Penerapan tanda “EK” tentu harus melalui mekanisme hukum yang adil dan proporsional. Penanda ini tidak boleh berlaku seumur hidup, dan harus dibatasi pada konteks tertentu—misalnya lima atau sepuluh tahun setelah bebas.

Di sisi lain, korupsi adalah kejahatan yang berlevel sistemik dan multidimensi: efeknya tidak hanya merugikan negara, tetapi juga memperdalam kemiskinan, memperparah ketimpangan, dan menghancurkan kepercayaan terhadap negara.

Korupsi membuat rumah sakit kekurangan obat, sekolah rusak tak diperbaiki, dan proyek air bersih mangkrak. Dengan kata lain: korupsi membunuh perlahan.

Maka jika seorang pembunuh bisa dikenai penjara seumur hidup, mengapa seorang koruptor tak bisa dikenai pengingat sosial yang adil?

Dua pilihan
Mari kita ajukan satu pertanyaan eksistensial kepada para koruptor: pilih mati, atau hidup dengan tanda “EK” di KTP-mu?

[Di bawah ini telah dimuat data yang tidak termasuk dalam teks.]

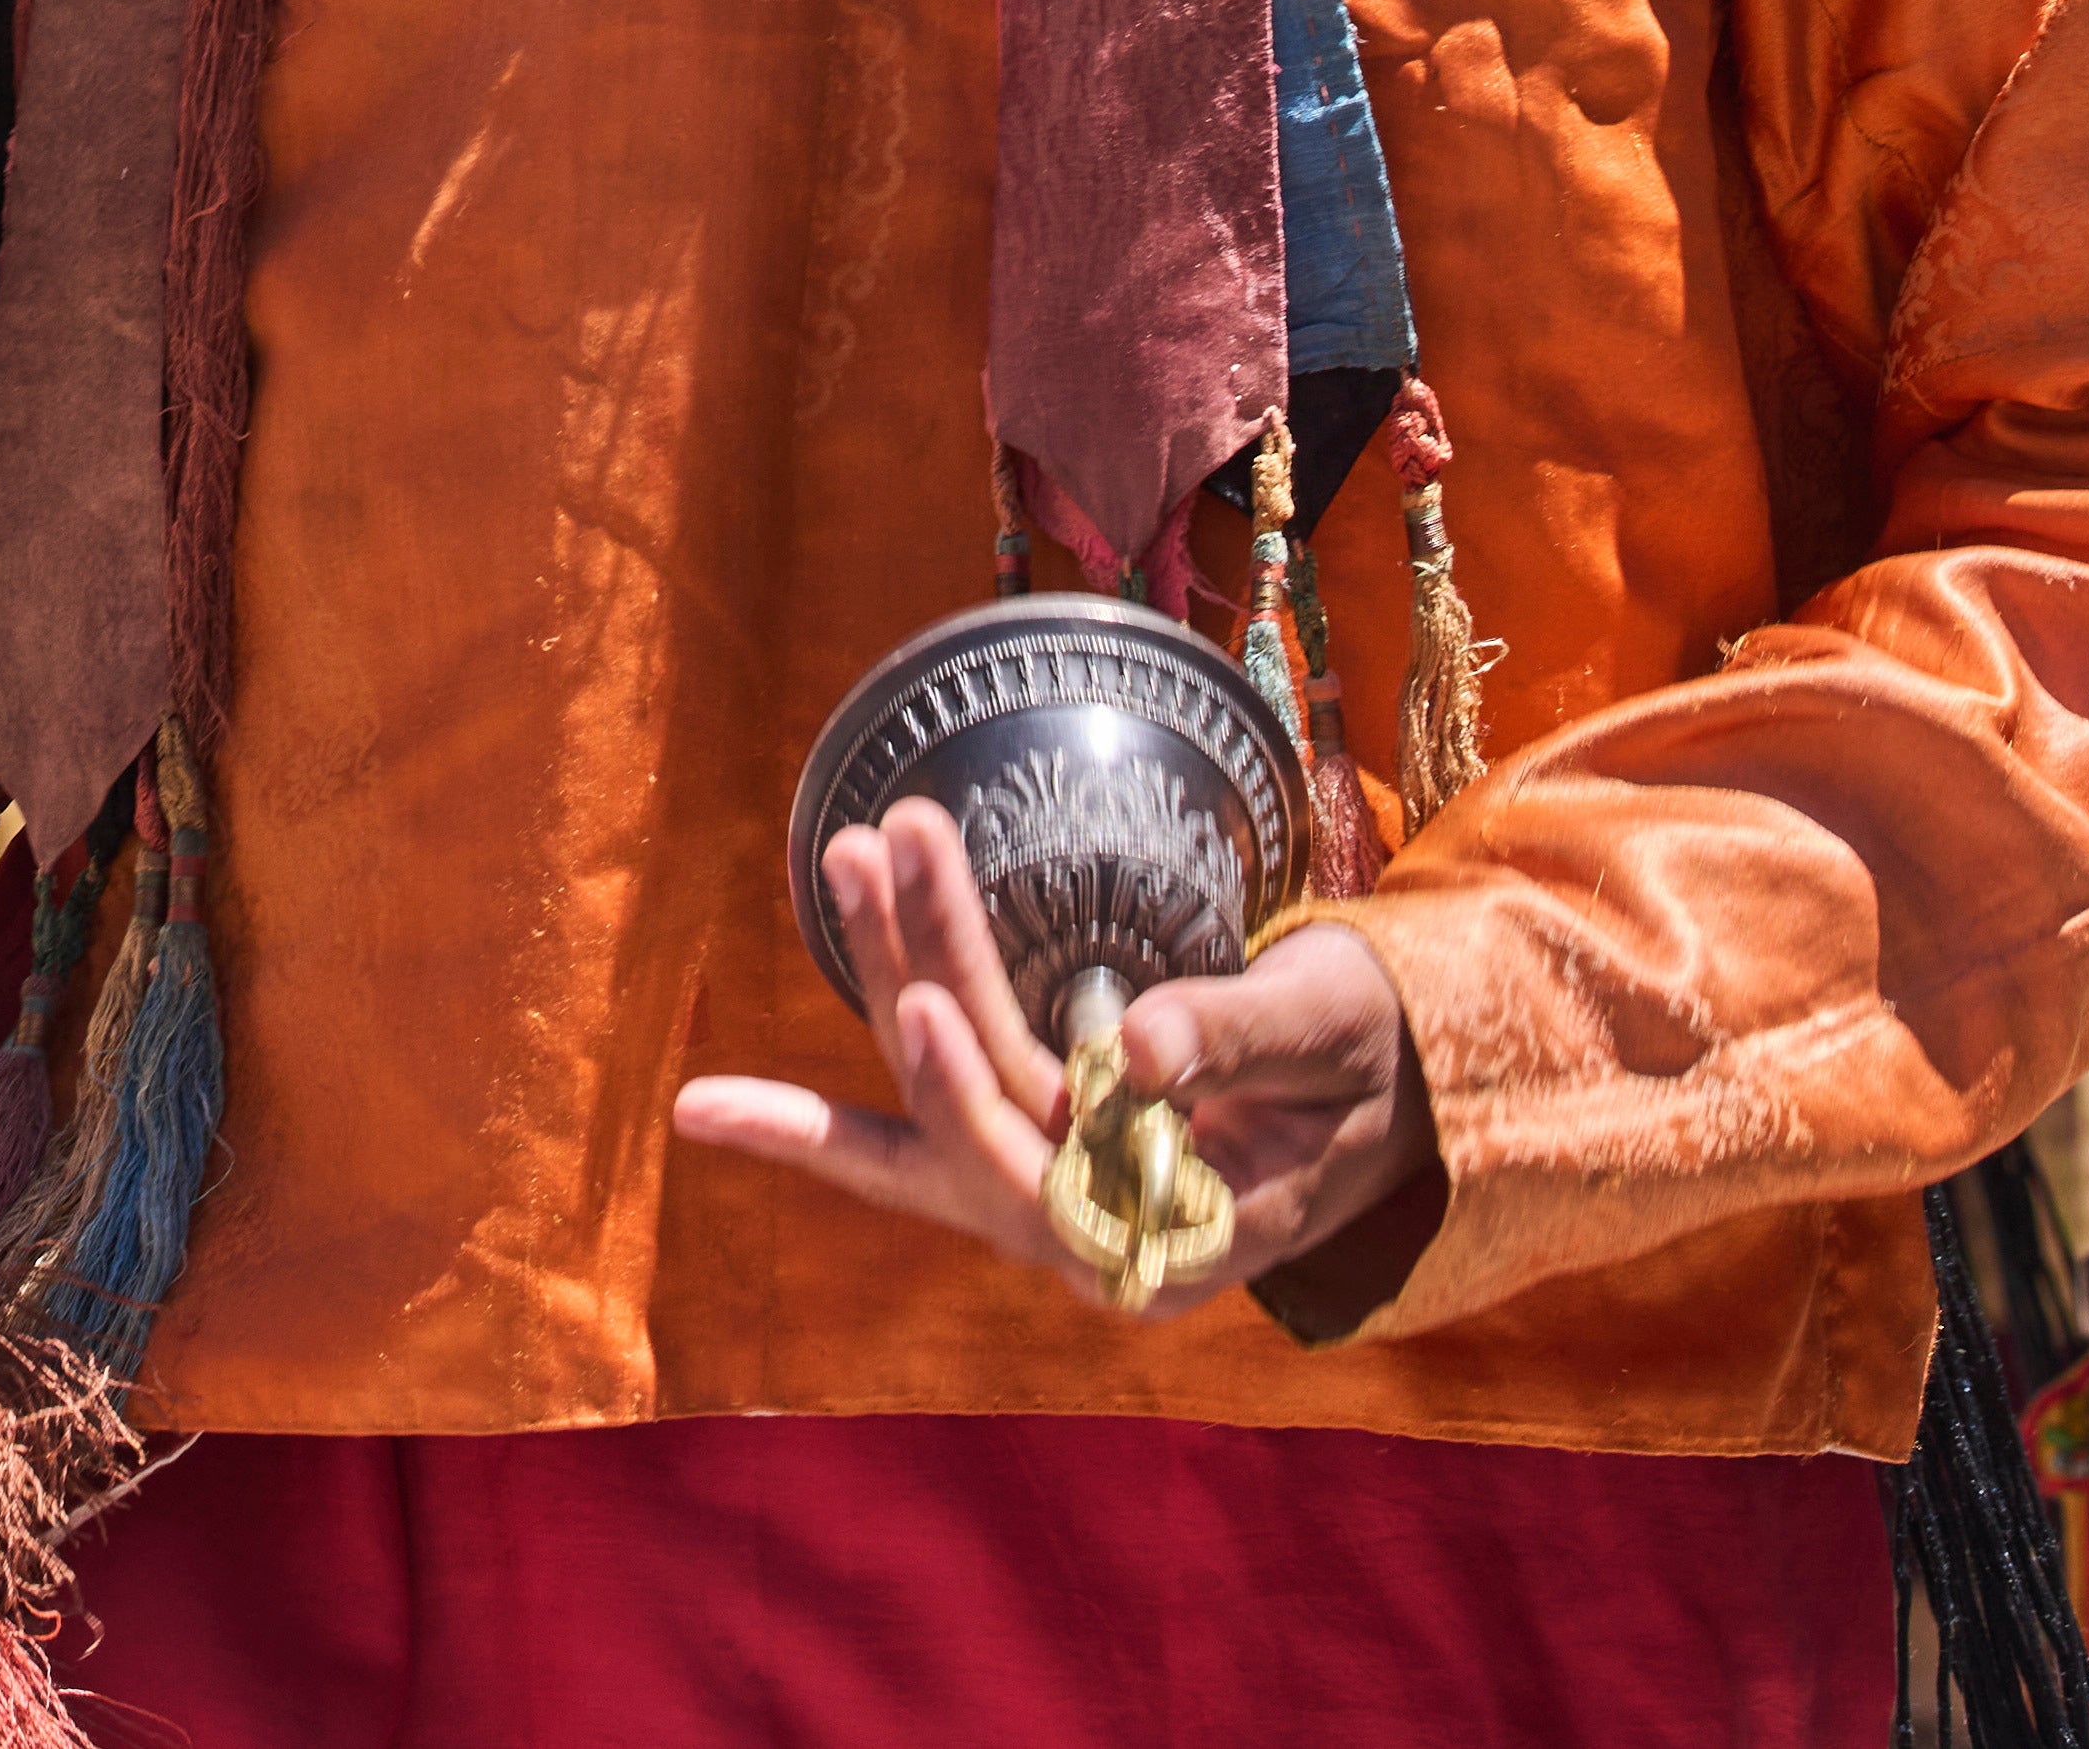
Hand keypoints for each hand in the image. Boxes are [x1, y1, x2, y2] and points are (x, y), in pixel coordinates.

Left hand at [671, 796, 1423, 1318]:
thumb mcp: (1330, 1035)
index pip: (1046, 1181)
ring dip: (895, 963)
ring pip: (947, 1082)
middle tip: (882, 843)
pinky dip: (817, 1114)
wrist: (1387, 1085)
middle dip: (921, 971)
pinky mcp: (1024, 1138)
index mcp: (1172, 1245)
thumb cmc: (1375, 1063)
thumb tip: (1138, 1046)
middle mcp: (1087, 1233)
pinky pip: (916, 1128)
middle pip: (973, 1109)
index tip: (923, 1003)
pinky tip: (701, 1112)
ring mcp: (1047, 1186)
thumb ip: (1239, 1040)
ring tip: (856, 846)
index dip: (973, 1099)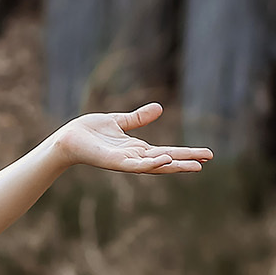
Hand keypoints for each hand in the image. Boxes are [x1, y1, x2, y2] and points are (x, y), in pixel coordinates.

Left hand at [55, 104, 212, 174]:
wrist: (68, 138)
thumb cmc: (90, 131)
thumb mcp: (119, 121)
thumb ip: (138, 118)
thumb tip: (160, 108)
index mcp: (137, 149)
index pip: (168, 151)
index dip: (186, 153)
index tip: (206, 154)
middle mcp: (134, 158)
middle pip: (166, 160)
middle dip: (186, 161)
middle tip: (207, 161)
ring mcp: (125, 162)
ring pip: (154, 166)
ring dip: (174, 165)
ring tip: (194, 165)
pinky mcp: (114, 162)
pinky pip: (135, 165)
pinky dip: (151, 163)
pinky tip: (165, 159)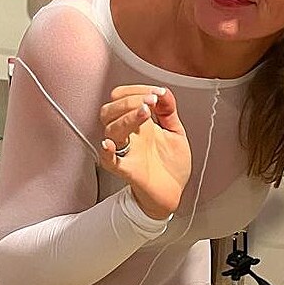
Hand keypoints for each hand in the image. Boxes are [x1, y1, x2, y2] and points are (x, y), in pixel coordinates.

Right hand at [99, 85, 190, 219]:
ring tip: (145, 112)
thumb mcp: (176, 132)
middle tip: (150, 100)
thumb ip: (169, 111)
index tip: (158, 92)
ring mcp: (127, 152)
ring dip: (126, 117)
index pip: (123, 97)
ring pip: (110, 129)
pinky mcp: (128, 170)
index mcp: (138, 124)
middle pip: (110, 110)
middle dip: (129, 100)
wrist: (173, 194)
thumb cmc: (170, 166)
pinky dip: (107, 152)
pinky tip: (109, 144)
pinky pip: (109, 161)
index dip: (137, 90)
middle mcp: (129, 136)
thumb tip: (164, 92)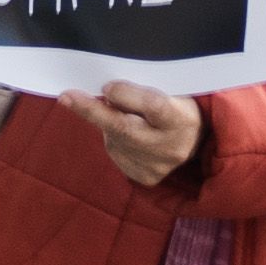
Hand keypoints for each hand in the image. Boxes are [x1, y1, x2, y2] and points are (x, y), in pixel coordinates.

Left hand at [58, 81, 203, 187]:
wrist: (198, 143)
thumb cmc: (180, 107)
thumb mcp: (173, 91)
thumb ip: (144, 89)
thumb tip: (106, 90)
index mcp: (182, 118)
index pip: (153, 106)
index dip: (128, 96)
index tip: (106, 86)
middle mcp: (171, 147)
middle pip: (124, 129)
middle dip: (92, 111)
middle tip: (67, 98)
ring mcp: (157, 167)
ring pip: (115, 140)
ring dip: (108, 124)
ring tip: (123, 114)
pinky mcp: (146, 178)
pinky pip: (117, 153)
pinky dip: (114, 139)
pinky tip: (127, 134)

Sebagian besar mungkin memilih tanda itu. Tapi bayangkan jika setiap kali membuka akun bank, mengurus dokumen negara, atau membeli properti, mereka diingatkan oleh dua huruf yang tidak bisa dibeli dengan uang: “EK”.

Maka tanda itu menjadi pelajaran bahwa kekuasaan itu amanah, bukan jalan menuju perampokan berjamaah.

Dalam masyarakat yang ingin bangkit, lupa adalah kemewahan yang berbahaya. Tanda “EK” bukan untuk menghakimi seumur hidup, tapi untuk membentuk sejarah keadaban.

Sebab kita ingin bangsa ini maju, bukan hanya dengan gedung-gedung tinggi dan jalan tol yang megah, tapi juga dengan kesadaran bahwa kejujuran adalah infrastruktur moral yang paling mahal.